14.1. I contributi richiesti, per il loro importo, «non devono avere né per scopo né per effetto di creare un ostacolo al conseguimento dello status di soggiornante di lungo periodo conferito da tale direttiva, venendo altrimenti arrecato pregiudizio tanto all’obiettivo perseguito quanto al suo spirito», poiché tali contributi, aventi una incidenza economica finanziaria considerevole per i cittadini di Paesi terzi che soddisfano le condizioni previste dalla direttiva n. 2003/109/CE per il rilascio dei permessi di lungo soggiorno, «potrebbero privare tali cittadini della possibilità di far valere i diritti conferiti dalla direttiva in parola, contrariamente al decimo considerando della medesima», il quale esige che il sistema delle regole procedurali per l’esame delle domande intese al conseguimento dello status di soggiornante di lungo periodo non dovrebbe, appunto, costituire un mezzo per ostacolare l’esercizio del diritto di soggiorno (§ 70 e § 71 della sentenza della Corte di Giustizia del 26 aprile 2012 in C-508/10).
14.2. Nel caso dei Paesi Bassi, la Corte di Giustizia ha rilevato che gli importi dei contributi richiesti da quel Regno «variano all’interno di una forbice il cui valore più basso è all’incirca sette volte superiore all’importo dovuto per ottenere una carta nazionale d’identità» (§ 77 della sentenza del 26 aprile 2012 in C-508/10).
14.3. Analoghe considerazioni, ben evidenziate dal T.A.R. per il Lazio nella sua ordinanza di rinvio, hanno evidentemente guidato la Corte di Giustizia nel ritenere che i contributi richiesti dalla legislazione italiana, anche quello di più basso importo (€ 80,00) per il conseguimento del permesso di più breve durata, siano sproporzionati rispetto alla finalità perseguita dalla direttiva n. 2003/109/CE e idonei a creare un ostacolo o, se si vuole, un “percorso ad ostacoli”, nel quinquennio richiesto, all’esercizio dei diritti conferiti da quest’ultima allo straniero intenzionato a stabilizzarsi (§ 31 della sentenza del 2 settembre 2015, in C-309/14), ove si consideri peraltro, come ha ritenuto a p. 19 nell’ordinanza n. 5290 del 20 maggio 2014 il T.A.R. per il Lazio, con affermazione non specificatamente contestata dalle stesse Amministrazioni appellanti anche ai sensi e per gli effetti dell’art. 64, comma 2, c.p.a., che «il costo per il rilascio della carta d’identità ammonta attualmente, nel nostro Paese, a circa 10 euro», somma otto volte inferiore a quella prevista per il rilascio del permesso di minor durata.

CONTENUTO DEI DATI:
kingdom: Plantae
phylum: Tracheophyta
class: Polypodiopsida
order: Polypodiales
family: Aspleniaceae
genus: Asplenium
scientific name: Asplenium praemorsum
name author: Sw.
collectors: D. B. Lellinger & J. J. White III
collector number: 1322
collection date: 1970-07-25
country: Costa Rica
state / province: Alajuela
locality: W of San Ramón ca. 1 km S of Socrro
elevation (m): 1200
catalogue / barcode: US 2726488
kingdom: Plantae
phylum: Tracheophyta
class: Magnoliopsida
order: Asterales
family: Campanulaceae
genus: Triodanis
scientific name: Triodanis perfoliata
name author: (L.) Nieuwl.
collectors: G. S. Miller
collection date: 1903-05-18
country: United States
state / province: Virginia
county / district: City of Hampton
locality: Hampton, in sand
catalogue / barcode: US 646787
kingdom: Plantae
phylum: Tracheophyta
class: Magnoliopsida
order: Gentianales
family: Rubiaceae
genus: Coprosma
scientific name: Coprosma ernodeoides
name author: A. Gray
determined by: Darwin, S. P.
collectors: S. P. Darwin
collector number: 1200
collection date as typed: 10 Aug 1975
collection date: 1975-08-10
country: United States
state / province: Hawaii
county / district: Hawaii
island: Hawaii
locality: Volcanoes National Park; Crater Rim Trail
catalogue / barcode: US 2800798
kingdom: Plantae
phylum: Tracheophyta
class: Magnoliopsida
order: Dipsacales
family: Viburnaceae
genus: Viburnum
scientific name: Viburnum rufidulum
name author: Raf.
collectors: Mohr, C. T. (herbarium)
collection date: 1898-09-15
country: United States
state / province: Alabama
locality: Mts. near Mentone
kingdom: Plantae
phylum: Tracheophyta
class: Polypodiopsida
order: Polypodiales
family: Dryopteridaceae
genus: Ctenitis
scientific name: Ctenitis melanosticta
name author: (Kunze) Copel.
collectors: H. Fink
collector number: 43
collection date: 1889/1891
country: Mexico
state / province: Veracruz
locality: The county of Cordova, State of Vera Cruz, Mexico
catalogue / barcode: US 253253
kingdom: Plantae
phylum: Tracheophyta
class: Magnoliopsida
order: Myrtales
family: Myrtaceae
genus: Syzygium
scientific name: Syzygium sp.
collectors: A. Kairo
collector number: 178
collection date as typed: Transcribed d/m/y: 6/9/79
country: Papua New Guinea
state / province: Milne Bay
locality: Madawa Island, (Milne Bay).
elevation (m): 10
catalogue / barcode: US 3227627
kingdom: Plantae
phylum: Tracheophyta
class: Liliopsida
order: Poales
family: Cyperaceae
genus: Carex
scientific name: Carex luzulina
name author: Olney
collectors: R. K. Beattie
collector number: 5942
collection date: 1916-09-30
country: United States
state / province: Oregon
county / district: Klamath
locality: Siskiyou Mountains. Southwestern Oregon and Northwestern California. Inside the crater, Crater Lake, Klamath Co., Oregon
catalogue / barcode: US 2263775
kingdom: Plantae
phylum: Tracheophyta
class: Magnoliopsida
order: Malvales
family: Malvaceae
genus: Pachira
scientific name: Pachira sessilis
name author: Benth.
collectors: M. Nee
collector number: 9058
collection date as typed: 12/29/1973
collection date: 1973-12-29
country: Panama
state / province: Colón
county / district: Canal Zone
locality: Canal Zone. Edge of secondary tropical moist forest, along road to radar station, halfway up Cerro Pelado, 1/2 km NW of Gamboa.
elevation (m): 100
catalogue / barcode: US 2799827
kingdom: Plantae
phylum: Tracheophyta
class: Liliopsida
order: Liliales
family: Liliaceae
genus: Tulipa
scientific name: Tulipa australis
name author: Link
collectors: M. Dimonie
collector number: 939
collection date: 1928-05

COMPITO DA SVOLGERE:
Rispondi a queste domande sul brano dedicato ai contributi per il permesso di soggiorno di lungo periodo.
1. Secondo la Corte di Giustizia, di quante volte il valore più basso dei contributi richiesti nei Paesi Bassi supera l'importo dovuto per la carta nazionale d'identità?
2. Quanto costa il contributo di più basso importo previsto dalla legislazione italiana?
3. Secondo il T.A.R. per il Lazio, a quanto ammonta in Italia il costo per il rilascio della carta d'identità?

ESERCIZIO SVOLTO:
1. All'incirca sette volte.
2. € 80,00.
3. Circa 10 euro.